SAN FRANCISCO—A new study suggests that banks are at risk of not having enough short-term liquidity (certificates of deposits) during the next financial crisis that would be needed to comply with the latest liquidity requirements of the FDIC.
That's because interest rates on deposits lack the ability to attract term deposits during times of high money anxiety, according to a new peer reviewed scientific study titled Dynamics of Yield Gravity by Dr. Dan Geller and Professor Nahum Biger.

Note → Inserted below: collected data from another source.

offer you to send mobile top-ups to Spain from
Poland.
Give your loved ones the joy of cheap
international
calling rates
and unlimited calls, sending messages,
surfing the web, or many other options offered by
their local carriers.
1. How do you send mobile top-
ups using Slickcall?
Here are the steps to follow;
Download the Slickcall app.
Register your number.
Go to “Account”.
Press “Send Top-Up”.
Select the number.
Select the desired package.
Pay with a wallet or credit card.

The authors noted that stringent liquidity requirements were put in place after the financial crisis of 2008-2009, when banking regulators worldwide established new guidelines at their conference in Basel, Switzerland. The latest Basel III Revised Liquidity Framework requires banks to maintain some level of their bank deposits for a period of one year and over in order to cover losses from loan defaults and avoid a repeat of the need for a government bailout of banks. However, the authors said that the new study shows that higher interest rates failed to attract term deposits during the Great Recession due to diminishing gravitational pull, thus placing banks at a greater risk of default during the next major financial crisis.
The study shows that during the Great Recession and its aftermath, 2008-2012, the average rate of CDs was nearly five times that of liquid accounts (checking, savings and money market). Yet the amount of bank deposits in CDs decreased by 22%, while balances of liquid accounts increased by 78.9%. Moreover, the study shows that during the same time period of 2008-2012, the Money Anxiety Index, used to measure the level of financial stress and anxiety, increased from 58.8 (May 2008) to 100.82 (June 2012), according to the authors.
"The implications of this study," said Geller, "suggest that financial institutions should incorporate behavioral economics into their forecasting and pricing models to ensure that deposit rates are optimally positioned to control interest expense and manage required liquidity levels."
"Moreover," added Professor Biger, "recognition of the dynamics of yield gravity phenomenon by the banking, economics and finance sectors is the starting point in developing measures to offset the adverse impact diminishing gravity of yield has on interest expense and long-term liquidity."
Geller and Biger said they were invited to present and publish the "Dynamics of Yield Gravity" paper after it passed a double-blind peer review by two international conferences on economics and finance.